4. Andrew Berry failed to address defensive tackle

Andrew Berry did not place a high enough value on the defensive tackle position in the offseason. Instead, he assumed that third-year player Jordan Elliott and second-year man Tommy Togiai were going to make impressive strides in replacing two fellows named Malik: McDowell and Jackson.

The Maliks played at a very high level early in 2021. In particular, McDowell seemed to be a success story after overcoming off-the-field issues that prevented him from reaching the field after being drafted in the second round by the Seattle Seahawks in 2017. However, he and Jackson, a nine-year veteran nearing the end of his career, both tapered off as the season went on. Jackson has not made it back to the NFL and is probably retired, and McDowell ultimately suffered a relapse in the offseason.

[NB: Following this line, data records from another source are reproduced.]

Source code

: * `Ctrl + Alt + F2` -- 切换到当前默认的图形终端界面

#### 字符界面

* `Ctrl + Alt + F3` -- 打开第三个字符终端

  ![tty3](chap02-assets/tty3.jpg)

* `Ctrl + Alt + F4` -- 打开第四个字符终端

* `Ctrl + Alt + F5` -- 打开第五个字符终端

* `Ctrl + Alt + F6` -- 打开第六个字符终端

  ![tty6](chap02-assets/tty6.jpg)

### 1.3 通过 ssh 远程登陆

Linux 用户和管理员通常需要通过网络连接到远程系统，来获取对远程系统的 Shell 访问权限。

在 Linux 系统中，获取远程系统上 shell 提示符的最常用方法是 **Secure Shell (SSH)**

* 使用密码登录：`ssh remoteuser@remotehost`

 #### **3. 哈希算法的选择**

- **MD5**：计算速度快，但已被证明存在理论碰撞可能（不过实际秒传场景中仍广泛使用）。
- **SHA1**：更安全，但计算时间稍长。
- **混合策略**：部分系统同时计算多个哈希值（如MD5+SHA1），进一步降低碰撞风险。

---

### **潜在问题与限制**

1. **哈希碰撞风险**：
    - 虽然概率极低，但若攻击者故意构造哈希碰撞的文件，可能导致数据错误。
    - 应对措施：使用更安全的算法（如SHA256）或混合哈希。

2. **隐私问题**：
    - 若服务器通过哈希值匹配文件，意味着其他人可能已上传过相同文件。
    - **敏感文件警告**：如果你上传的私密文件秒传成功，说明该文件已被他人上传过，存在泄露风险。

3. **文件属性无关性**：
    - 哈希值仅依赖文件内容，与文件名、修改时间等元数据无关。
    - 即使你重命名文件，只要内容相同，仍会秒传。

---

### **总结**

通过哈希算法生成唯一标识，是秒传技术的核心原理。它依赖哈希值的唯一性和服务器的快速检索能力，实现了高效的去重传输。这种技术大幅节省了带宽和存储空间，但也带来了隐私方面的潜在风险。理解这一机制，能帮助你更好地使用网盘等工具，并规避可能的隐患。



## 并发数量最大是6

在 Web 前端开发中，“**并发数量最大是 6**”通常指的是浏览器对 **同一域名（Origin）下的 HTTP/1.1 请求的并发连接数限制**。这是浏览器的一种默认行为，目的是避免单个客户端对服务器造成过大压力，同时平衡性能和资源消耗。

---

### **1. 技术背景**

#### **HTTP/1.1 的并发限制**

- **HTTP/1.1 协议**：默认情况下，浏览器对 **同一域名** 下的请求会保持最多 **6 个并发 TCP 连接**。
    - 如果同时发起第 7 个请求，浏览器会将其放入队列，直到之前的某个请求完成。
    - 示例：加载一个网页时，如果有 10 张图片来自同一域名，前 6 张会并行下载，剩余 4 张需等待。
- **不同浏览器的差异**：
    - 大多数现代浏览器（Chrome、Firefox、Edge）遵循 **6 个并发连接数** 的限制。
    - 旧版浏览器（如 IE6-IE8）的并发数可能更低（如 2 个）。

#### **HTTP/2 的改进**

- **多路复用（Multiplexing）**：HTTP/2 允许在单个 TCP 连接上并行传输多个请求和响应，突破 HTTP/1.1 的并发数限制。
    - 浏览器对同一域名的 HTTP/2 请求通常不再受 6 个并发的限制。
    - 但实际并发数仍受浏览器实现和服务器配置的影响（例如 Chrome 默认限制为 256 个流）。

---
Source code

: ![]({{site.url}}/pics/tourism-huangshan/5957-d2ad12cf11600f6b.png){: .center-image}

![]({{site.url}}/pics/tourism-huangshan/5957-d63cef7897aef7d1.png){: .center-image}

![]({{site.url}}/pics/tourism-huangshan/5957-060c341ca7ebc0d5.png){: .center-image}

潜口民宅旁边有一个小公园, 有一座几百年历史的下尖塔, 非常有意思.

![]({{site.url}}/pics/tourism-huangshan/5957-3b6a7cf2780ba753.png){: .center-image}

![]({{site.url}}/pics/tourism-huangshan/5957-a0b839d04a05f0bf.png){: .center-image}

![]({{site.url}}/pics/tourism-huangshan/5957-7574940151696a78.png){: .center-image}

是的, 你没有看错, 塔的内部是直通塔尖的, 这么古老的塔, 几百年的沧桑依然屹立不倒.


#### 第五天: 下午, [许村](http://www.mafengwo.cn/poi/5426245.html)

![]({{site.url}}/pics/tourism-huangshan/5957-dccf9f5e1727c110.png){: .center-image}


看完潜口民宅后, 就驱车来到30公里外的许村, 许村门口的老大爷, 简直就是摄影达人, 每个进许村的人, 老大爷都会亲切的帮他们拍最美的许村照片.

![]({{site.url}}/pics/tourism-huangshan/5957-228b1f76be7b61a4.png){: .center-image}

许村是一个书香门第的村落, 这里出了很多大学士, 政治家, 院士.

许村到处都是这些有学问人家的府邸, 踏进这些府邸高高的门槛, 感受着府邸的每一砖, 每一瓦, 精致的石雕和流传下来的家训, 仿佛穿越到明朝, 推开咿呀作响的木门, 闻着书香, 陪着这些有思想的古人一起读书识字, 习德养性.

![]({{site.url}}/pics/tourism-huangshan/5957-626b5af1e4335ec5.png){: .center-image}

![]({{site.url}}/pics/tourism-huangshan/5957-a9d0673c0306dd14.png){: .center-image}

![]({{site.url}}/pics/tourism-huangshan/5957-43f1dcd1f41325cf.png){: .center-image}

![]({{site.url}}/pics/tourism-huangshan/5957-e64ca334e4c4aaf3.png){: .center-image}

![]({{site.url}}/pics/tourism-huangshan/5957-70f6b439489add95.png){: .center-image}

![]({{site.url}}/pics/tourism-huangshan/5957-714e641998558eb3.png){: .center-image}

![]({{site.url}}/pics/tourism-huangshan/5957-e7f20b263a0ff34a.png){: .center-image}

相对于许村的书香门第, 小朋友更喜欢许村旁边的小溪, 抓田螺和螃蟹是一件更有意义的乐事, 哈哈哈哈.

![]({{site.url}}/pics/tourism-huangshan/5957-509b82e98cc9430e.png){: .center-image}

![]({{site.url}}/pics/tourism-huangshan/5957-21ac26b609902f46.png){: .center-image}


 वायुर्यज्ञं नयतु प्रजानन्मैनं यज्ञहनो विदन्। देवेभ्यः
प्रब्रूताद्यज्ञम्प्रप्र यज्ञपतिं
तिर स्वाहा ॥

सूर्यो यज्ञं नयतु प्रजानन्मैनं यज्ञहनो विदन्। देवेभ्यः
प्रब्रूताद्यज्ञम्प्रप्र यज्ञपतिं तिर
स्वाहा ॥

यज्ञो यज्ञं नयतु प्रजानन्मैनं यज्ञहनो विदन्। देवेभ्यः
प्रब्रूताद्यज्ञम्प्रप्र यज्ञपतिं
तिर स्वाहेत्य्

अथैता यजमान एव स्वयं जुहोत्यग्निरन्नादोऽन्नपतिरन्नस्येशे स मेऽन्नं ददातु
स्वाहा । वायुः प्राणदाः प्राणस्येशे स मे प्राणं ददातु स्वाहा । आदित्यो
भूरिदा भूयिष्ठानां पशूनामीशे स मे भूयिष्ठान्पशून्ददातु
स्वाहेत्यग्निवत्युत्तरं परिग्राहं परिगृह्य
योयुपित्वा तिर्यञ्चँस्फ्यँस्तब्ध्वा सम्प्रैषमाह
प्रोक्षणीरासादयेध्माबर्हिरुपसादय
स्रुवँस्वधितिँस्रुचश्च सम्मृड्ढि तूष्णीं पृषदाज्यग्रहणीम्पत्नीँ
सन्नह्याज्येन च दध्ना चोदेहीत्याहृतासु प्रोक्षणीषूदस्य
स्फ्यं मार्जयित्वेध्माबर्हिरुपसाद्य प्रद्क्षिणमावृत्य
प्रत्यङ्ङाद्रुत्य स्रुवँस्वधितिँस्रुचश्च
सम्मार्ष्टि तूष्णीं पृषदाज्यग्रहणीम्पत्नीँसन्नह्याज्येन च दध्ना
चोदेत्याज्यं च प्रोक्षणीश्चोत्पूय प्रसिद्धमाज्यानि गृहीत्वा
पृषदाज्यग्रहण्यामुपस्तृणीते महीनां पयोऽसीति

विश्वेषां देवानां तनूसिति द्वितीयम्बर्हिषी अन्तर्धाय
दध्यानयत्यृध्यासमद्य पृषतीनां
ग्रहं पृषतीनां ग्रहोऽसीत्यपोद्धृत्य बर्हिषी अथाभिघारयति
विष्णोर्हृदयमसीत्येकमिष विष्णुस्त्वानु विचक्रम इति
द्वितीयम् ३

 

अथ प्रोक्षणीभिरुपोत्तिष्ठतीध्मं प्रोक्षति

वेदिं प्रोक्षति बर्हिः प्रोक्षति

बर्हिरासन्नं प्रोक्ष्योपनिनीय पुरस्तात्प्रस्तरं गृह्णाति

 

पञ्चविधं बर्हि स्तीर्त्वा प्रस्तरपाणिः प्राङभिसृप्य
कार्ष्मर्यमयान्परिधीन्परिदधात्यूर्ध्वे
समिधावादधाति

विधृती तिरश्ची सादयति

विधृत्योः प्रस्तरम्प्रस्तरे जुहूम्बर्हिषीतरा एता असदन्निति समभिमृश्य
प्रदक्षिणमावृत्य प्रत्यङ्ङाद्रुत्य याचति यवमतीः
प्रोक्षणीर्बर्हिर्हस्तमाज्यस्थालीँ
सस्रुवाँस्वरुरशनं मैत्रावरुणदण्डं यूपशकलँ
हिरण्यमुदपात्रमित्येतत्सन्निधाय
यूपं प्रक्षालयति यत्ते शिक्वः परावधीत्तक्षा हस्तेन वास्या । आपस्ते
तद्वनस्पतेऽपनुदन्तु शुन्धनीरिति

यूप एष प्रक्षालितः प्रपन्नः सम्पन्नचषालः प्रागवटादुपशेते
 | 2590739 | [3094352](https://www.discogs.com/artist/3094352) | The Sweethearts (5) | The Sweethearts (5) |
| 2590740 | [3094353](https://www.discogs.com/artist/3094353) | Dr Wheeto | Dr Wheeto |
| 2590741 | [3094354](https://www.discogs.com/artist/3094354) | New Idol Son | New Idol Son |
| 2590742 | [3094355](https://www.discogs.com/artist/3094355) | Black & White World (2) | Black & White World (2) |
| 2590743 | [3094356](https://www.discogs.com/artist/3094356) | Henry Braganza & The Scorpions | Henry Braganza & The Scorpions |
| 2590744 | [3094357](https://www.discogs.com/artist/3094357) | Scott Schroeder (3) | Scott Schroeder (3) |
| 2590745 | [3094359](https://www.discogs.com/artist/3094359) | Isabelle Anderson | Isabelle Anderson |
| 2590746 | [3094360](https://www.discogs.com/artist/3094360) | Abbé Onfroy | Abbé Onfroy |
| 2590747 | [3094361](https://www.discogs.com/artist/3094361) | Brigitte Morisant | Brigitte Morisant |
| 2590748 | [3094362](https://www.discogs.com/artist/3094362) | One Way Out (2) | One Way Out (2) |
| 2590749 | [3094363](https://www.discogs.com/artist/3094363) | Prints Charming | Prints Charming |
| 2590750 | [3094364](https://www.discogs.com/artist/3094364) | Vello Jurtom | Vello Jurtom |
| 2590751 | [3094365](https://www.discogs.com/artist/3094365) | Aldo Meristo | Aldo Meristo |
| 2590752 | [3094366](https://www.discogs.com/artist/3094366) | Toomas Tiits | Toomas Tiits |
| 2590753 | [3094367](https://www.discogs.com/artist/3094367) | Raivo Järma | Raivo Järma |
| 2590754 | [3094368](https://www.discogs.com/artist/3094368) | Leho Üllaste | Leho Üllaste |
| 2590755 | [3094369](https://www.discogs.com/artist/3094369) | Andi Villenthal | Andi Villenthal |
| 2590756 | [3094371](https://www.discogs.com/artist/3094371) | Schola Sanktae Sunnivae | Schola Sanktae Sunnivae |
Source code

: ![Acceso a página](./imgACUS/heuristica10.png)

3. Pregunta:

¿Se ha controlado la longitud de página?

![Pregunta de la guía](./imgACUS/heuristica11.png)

Berry did sign Taven Bryan, who was a rotational defensive tackle for Jacksonville. At a relatively light 291 pounds, but with 25 quarterback hits for Jacksonville, it was rather clear that he was going to be an asset for passing downs, but he has never been a massive run-stopper.

Neither Elliott at 303 pounds nor Togiai at 296 pounds have bodies that would make anyone think they are massive run-stoppers, either. Therefore it should not come as a surprise that none of them grade among the top 100 overall interior defenders according to Pro Football Focus.

They’re especially weak against the run. One of the Browns’ trademark habits is to almost always seek players who are better at rushing the passer than stopping the run. Rarely do they obtain the services of someone like Danny Shelton, a big man who can stop the run, and even then they were probably faked out by his college stats for getting sacks. Hence, every week their opponents run up the middle, and every week they gain yards.

Perrion Winfrey (290 pounds) was drafted in the fourth round and has looked good in limited snaps. However, he has raised the ire of the coaching staff and has been a healthy scratch due to unspecified disciplinary reasons. He also injured himself running into a pole while riding a scooter.

Was he perhaps influenced by the example of Myles Garrett?

At any rate, it is probably best to consider Winfrey to be a developmental player, hold your nose and keep him on the roster in hopes he matures. However, he is probably not going to stop the run, either. He and Bryan grade out as 3-4 defensive ends, rather than 4-3 defensive tackles.

Finding a big man who can stop the run on first down is not that difficult. We’re not asking for an All-Pro at the position, just someone to play on running downs and not be among the worst in the NFL. Somewhere on someone’s practice squad is a 320-pound kid who can do that. The job of Berry and the front office is to find that dude and poach him for the Browns.

Berry’s next painful task would be to waive one of the current defensive tackles and probably assign him to the Browns’ practice squad. There is little need to worry about another team claiming that player on waivers because the current tackles are just not that good.